Given what happened last time the Police laid such charges, I'd have expected them to be a lot more cautious about laying such charges. While the High Court didn't overturn the law (courts in New Zealand can't), it did "read it down" so as to be compatible with the affirmation of freedom of expression in the Bill of Rights Act; now instead of simply destroying the flag in public, it must be done with the intention to "vilify" it. Exactly what that means is as-yet undefined, but I suspect that if burning the flag is protected, then shooting one full of holes almost certainly is.
But while the police are almost certainly wasting public money bringing this charge, they are doing us one favour: reminding us that this outdated law still exists, and that our supposedly liberal Labour government has done nothing to change it. Like the law against sedition, the law against burning the flag is outdated, a throwback to eighteenth-century concepts of lese majeste. And as I've argued previously, such laws grossly violate the freedom of expression and have no place in a modern, liberal democracy like New Zealand.

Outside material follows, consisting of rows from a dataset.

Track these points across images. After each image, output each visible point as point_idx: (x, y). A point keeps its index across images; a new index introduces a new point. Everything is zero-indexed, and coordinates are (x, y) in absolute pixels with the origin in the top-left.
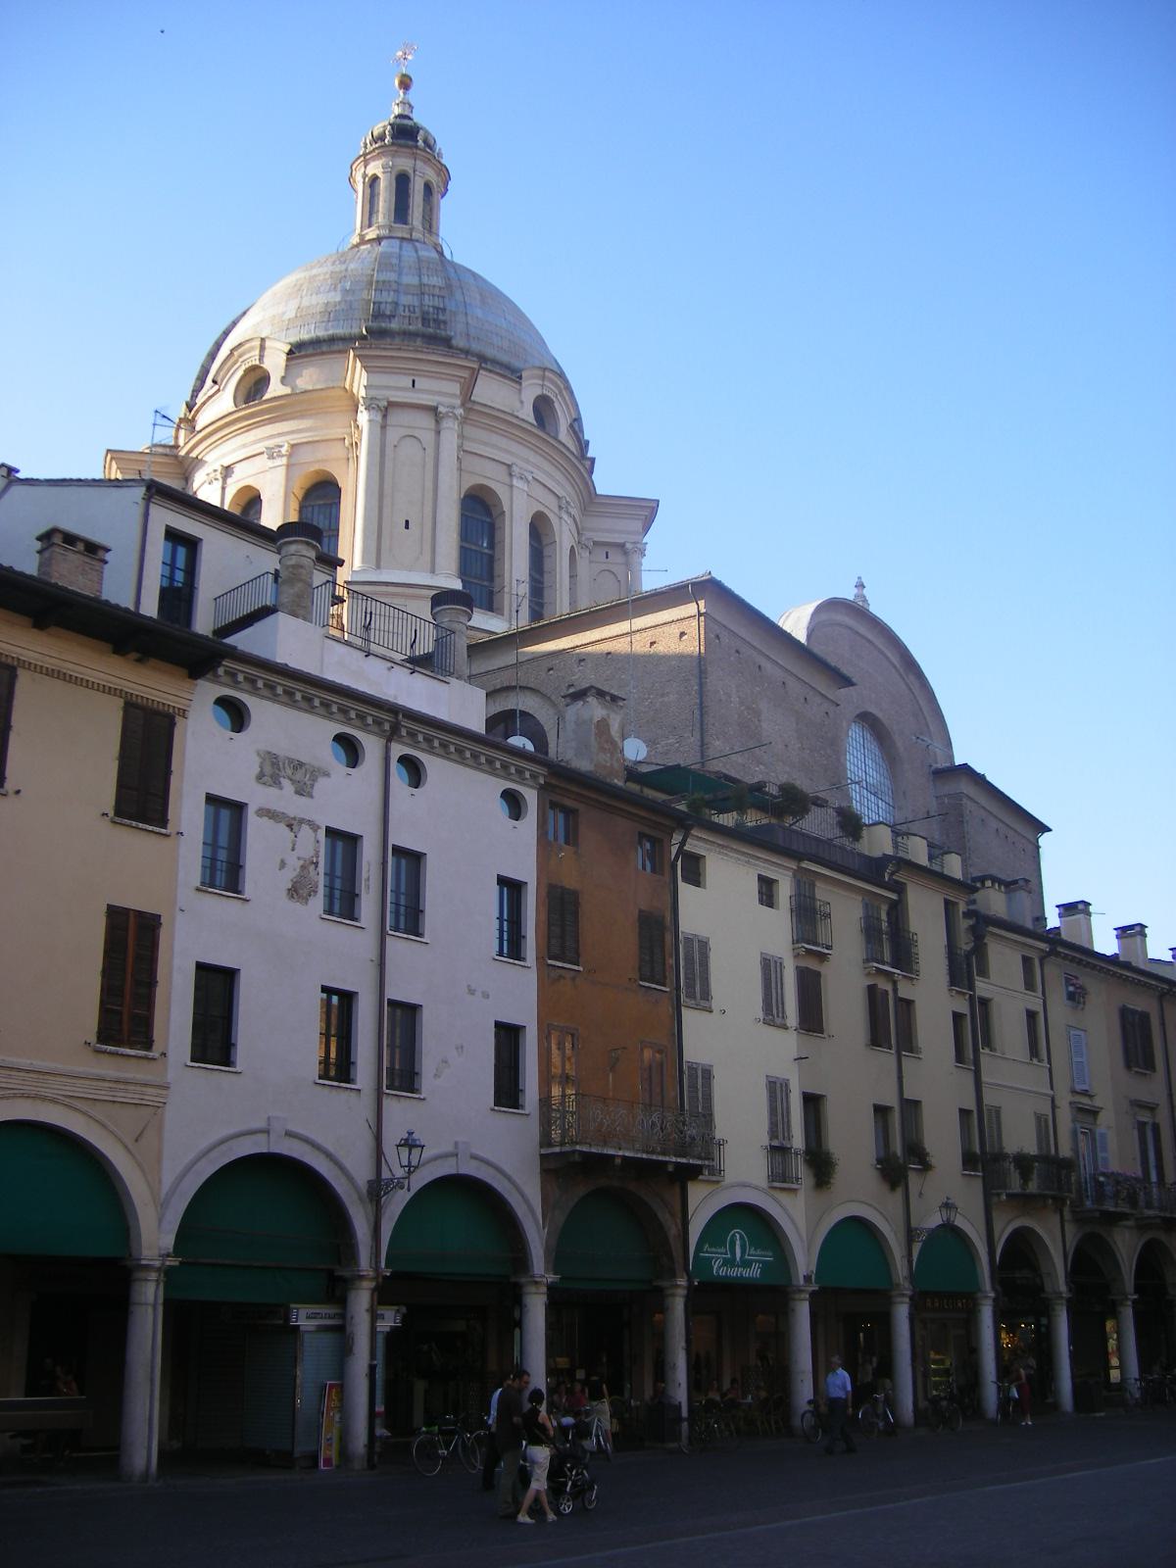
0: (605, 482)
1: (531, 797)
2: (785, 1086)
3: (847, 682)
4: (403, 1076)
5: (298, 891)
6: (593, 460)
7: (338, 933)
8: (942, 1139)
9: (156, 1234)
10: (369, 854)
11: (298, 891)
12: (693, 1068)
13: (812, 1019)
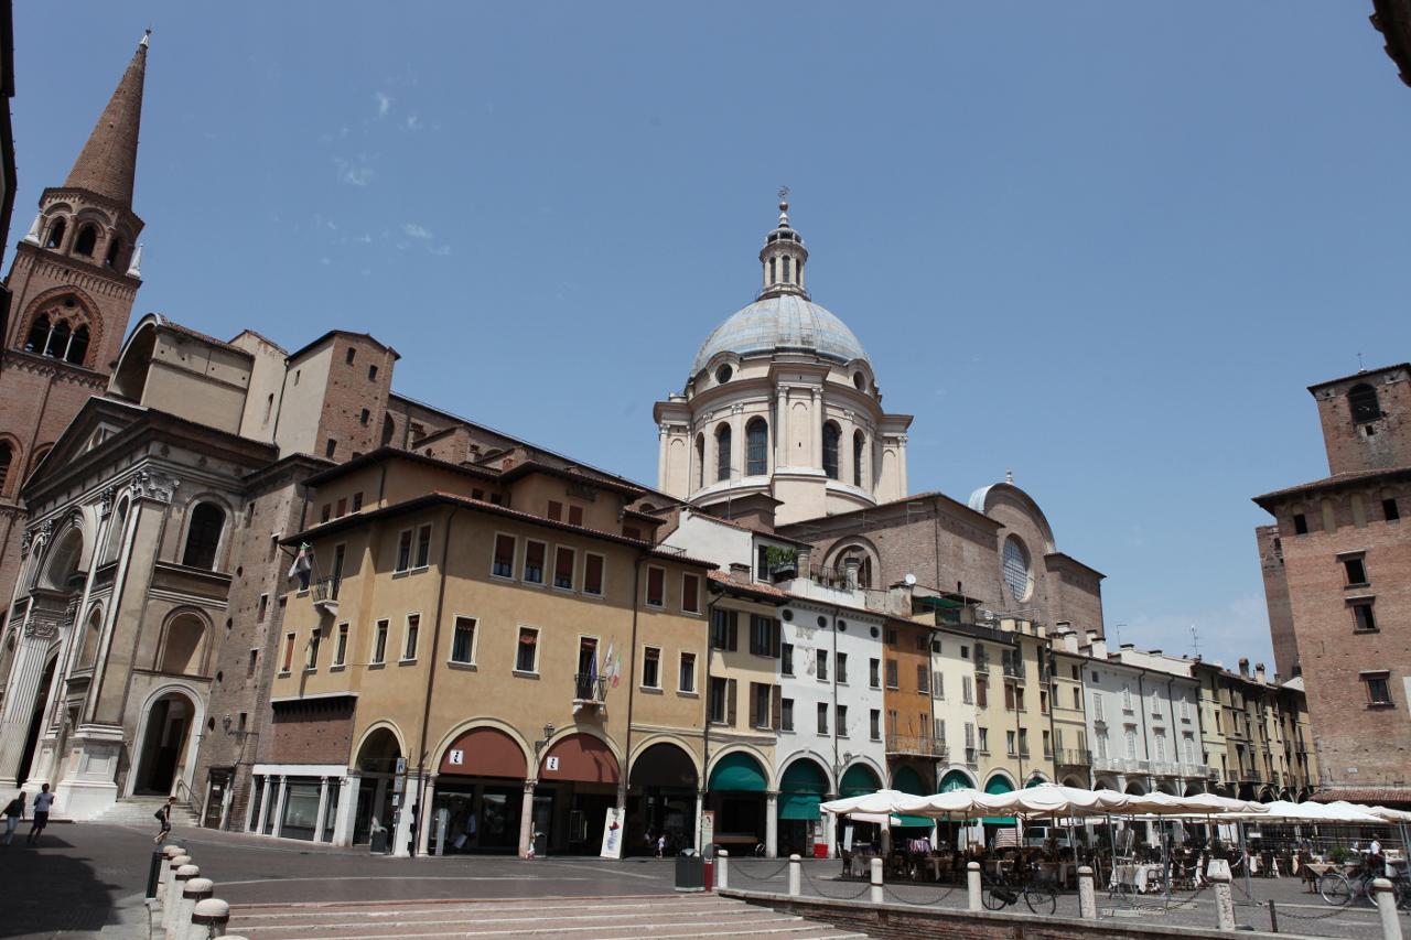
0: (887, 408)
2: (972, 725)
3: (1003, 526)
4: (841, 731)
5: (809, 672)
6: (881, 396)
7: (822, 686)
8: (1035, 743)
9: (774, 786)
11: (809, 672)
12: (938, 720)
13: (982, 703)
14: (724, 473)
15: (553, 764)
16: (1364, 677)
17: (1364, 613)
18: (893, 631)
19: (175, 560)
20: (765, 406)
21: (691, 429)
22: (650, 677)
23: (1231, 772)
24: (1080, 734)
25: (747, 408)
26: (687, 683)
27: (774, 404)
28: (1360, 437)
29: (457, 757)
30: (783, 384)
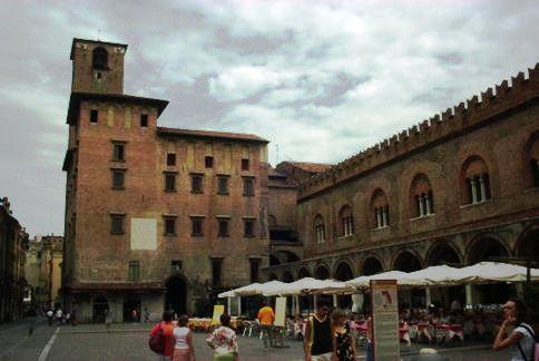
16: (112, 215)
17: (118, 175)
28: (93, 78)
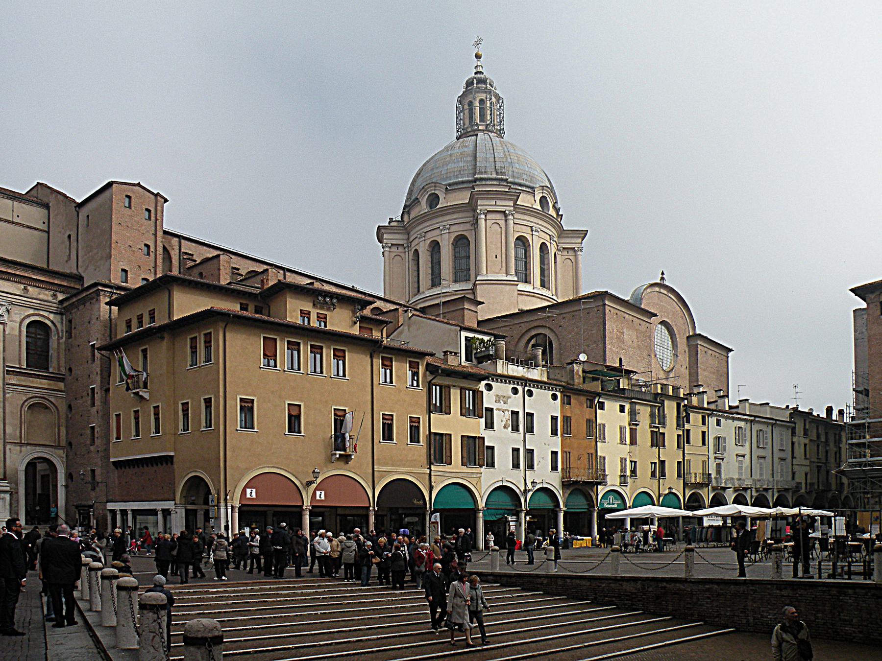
1: (559, 394)
7: (515, 435)
10: (521, 415)
11: (505, 427)
14: (436, 281)
15: (320, 495)
18: (568, 392)
19: (20, 364)
20: (468, 226)
21: (408, 247)
22: (388, 434)
23: (812, 484)
24: (704, 462)
25: (453, 228)
26: (415, 438)
27: (475, 223)
29: (251, 493)
30: (483, 205)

"Nation-building" is a significant pillar of the current government - recognising (and thereby helping to define) who we are as modern kiwis. Recognising our longstanding commitment to freedom should be a part of this. Laws banning flag-burning, sedition, and blasphemous libel aren't really who we are as a nation. The government should acknowledge this, and repeal them.
I reckon Tame got off his charges cos he is a sovereign of New Zealand and doesnt live by the freaken governments freaken rules codes and regulations. anyone can get off any charge as long as he/she is a sovereign and lives under their real name and not their legal name.have a look under global sovereignty it applies to every single person that has a birth certificate.